Credo che la limitazione sia una scelta opportuna, salvo poi discutere l'ambito, che, però, non è sicuramente compito mio. È una scelta di opportunità - non so neppure se sia proprio di una legge delega fissare limiti in modo troppo rigido - ma certamente, se può ammettersi in campo minorile un'estensione così ampia come quella che ha avuto il probation con l'articolo 28 della legge minorile, per quanto riguarda i maggiorenni una maggiore cautela, a mio avviso, si rende opportuna.
Non mi pare che la delega indichi una durata massima, come, invece, avviene nella proposta Ferranti. Credo che forse anche da questo punto di vista sia opportuno che si stabilisca una durata massima della sospensione. Anche in questo caso, se posso permettermi un suggerimento - ma certamente i parlamentari sono molto più in grado di svolgere una valutazione, e anche gli operatori che sentiranno domani potranno fornire un'indicazione molto più probante della mia - potrebbe essere opportuno stabilire la durata, ma con una direttiva di delega che mantenga una determinata elasticità.

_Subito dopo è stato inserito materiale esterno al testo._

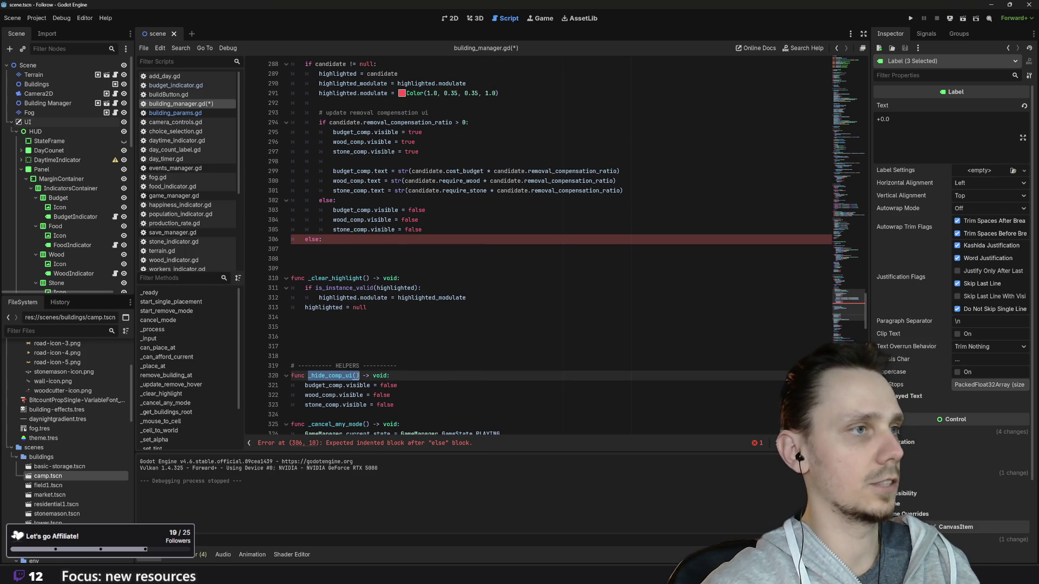
click(323, 240)
key(Return)
key(ctrl+v)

Per esempio, io ho il ricordo, da vecchio che ha partecipato da giovane alla stesura del Codice di procedura penale, di quanto alcune direttive di delega troppo rigide abbiano poi frenato scelte opportune in sede di legislazione delegata. Ripeto, però, che su questo non è compito mio soffermarmi. Credo che la durata vada comunque indicata nella normativa che dovrà essere poi applicata dai giudici.
Il punto cruciale di questa problematica è quello di normare la possibilità di acquisire prove durante la sospensione del processo. È sperabile che il probation abbia un esito positivo, cioè che all'esito della prova si possa arrivare alla declaratoria di estinzione del reato. Se, però, ciò non accade, bisogna pur tener presente che una sospensione, che oltretutto non può essere soltanto di pochi giorni, non avrebbe senso. Non avrebbe senso una sospensione di pochi giorni per una messa alla prova, non deve essere una paralisi totale.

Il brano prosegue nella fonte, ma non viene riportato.